### [TEXT PASSAGE]
Writing is about how you feel, not how other people feel. Write for yourself. and let the world judge not.


----------



## Chris Stevenson (Mar 26, 2019)

My own:

A Writer is…

A humble, receptive student and negotiator

But the heart that beats within his/her breast

Is a determined savage

Unfamiliar with surrender


----------



## Olly Buckle (Mar 28, 2019)

"How come stealing from one book is plagiaism, but stealing from many is research?"
Alfred E Neuman.


----------



## SilverMoon (Mar 28, 2019)

“My belief is that art should not be comforting; for comfort, we have mass entertainment and one another. Art should provoke, disturb, arouse our emotions, expand our sympathies in directions we may not anticipate and may not even wish.” 
- Joyce Carol Oates*

*


----------



## Olly Buckle (May 25, 2019)

"If you weren't stupider than a mud duck you would know that every kick to bad writing is by that much a help to the good."

It's Ezra Pound in a letter. Something to remember when someone gives you heavy crit, it's all for the good really.


----------



## Olly Buckle (May 31, 2019)

When I split infinitives, God damn it, I split them so they will remain split.

Raymond Chandler.


----------



## Megan Pearson (Jun 3, 2019)

“The novelist is like the conductor of an orchestra, his back to  the audience, his face invisible, summoning the experience of music for  the people he cannot see. The writer as conductor also gets to compose  the music and play all of the instruments, a task less formidable than  it seems.”   

  ―        Sol Stein


----------



## Chris Stevenson (Jun 3, 2019)

From my friend and mentor, James, the Yog--"Money flows toward the writer."  (Well, not so much anymore, eh? We're having trouble with that one." But we forge on!


----------



## rarie (Oct 26, 2019)

'Write hard and clear about what hurts.'
-Ernest Hemingway


----------



## KenTR (Oct 27, 2019)

"I'm a writer, you monsters! I create for a living! (_points to head_) _This_ is my uniform! _This_ is how I serve the common man! _This_..."

(_gets punched in the face_​)

- Barton Fink


----------



## Sustrai (Oct 29, 2019)

Nature and letters seem to have a natural antipathy;
bring them together and they tear each other to pieces.

_*-Virginia Woolf-*_


----------

### [CHECK YOUR UNDERSTANDING]
• 1. Summarize the forum thread in two sentences.
• 2. Quote the forum thread verbatim from "## Megan Pearson" up to and including "we forge on!".
Base every response solely on the forum thread above.

### [DATASET RECORDS]
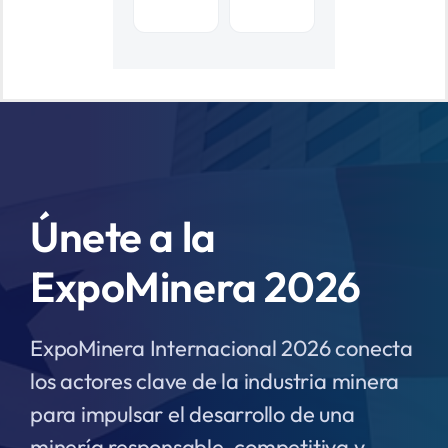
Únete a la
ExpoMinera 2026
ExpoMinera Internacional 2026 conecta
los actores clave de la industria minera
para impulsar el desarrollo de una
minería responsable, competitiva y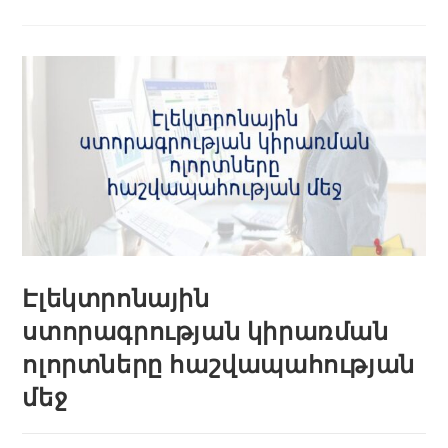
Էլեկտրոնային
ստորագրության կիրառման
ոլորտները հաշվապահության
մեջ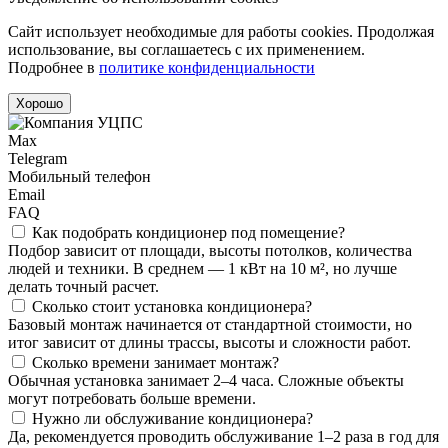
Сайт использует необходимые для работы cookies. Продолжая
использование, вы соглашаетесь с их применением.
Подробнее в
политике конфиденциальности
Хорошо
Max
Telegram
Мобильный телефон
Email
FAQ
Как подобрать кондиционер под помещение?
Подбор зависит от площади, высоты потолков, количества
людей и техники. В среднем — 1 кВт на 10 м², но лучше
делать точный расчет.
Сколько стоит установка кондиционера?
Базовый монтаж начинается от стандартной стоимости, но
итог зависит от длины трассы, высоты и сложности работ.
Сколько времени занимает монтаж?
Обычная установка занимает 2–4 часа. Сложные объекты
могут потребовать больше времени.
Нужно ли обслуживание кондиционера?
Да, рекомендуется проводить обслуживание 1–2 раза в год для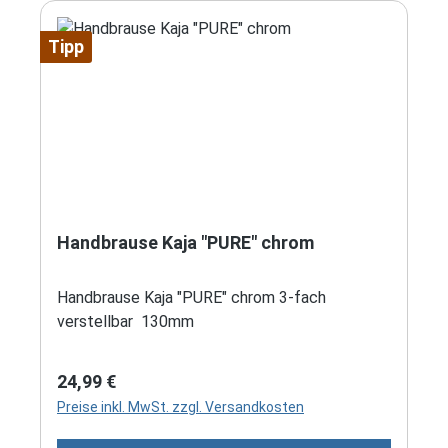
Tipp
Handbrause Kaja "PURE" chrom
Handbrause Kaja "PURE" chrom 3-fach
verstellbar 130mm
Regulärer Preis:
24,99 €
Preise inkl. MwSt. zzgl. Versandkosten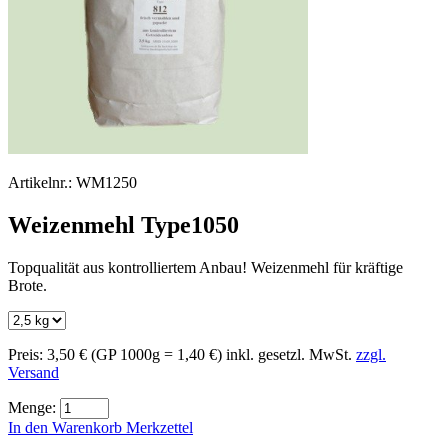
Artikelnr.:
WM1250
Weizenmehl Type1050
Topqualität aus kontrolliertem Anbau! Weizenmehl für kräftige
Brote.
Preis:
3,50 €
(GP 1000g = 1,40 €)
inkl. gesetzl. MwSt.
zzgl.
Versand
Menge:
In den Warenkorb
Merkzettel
---
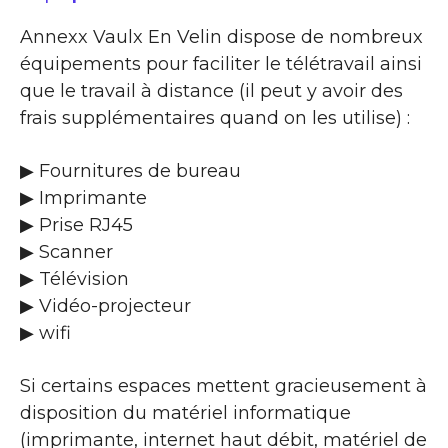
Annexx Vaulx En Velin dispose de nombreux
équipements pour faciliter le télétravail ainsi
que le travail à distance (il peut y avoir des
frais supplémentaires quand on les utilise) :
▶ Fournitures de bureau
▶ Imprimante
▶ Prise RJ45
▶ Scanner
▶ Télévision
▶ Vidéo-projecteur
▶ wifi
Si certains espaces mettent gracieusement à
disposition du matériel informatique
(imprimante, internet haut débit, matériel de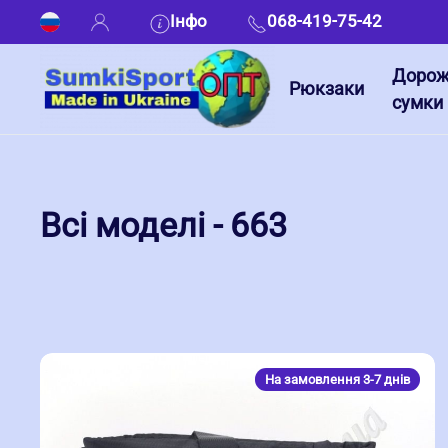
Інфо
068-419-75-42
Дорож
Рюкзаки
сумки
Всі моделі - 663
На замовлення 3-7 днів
--
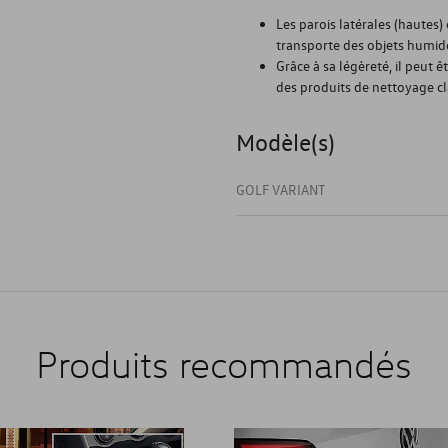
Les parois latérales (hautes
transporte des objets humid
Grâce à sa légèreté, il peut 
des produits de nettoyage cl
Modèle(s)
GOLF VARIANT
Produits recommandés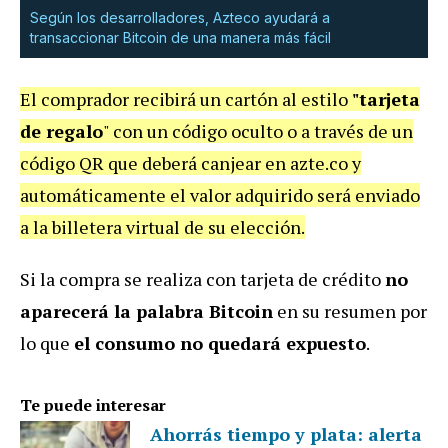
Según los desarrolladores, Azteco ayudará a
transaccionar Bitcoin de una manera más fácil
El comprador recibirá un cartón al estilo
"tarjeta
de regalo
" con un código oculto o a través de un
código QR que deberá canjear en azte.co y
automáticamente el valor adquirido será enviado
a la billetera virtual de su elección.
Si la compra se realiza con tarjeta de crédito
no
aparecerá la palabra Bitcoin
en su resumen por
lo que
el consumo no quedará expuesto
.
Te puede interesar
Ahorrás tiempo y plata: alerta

### [ANSWERS BELOW]
• 1. Participants in the forum thread post quotations about writing, including lines attributed to Joyce Carol Oates, Ezra Pound, Raymond Chandler, Sol Stein, Ernest Hemingway, and Virginia Woolf, and one poster offers his own verse describing a writer as a humble student whose heart is a determined savage. The quotations hold, among other things, that art should provoke rather than comfort, that every kick to bad writing helps the good, and that one should write hard and clear about what hurts.

• 2.
## Megan Pearson (Jun 3, 2019)

“The novelist is like the conductor of an orchestra, his back to  the audience, his face invisible, summoning the experience of music for  the people he cannot see. The writer as conductor also gets to compose  the music and play all of the instruments, a task less formidable than  it seems.”   

  ―        Sol Stein


----------



## Chris Stevenson (Jun 3, 2019)

From my friend and mentor, James, the Yog--"Money flows toward the writer."  (Well, not so much anymore, eh? We're having trouble with that one." But we forge on!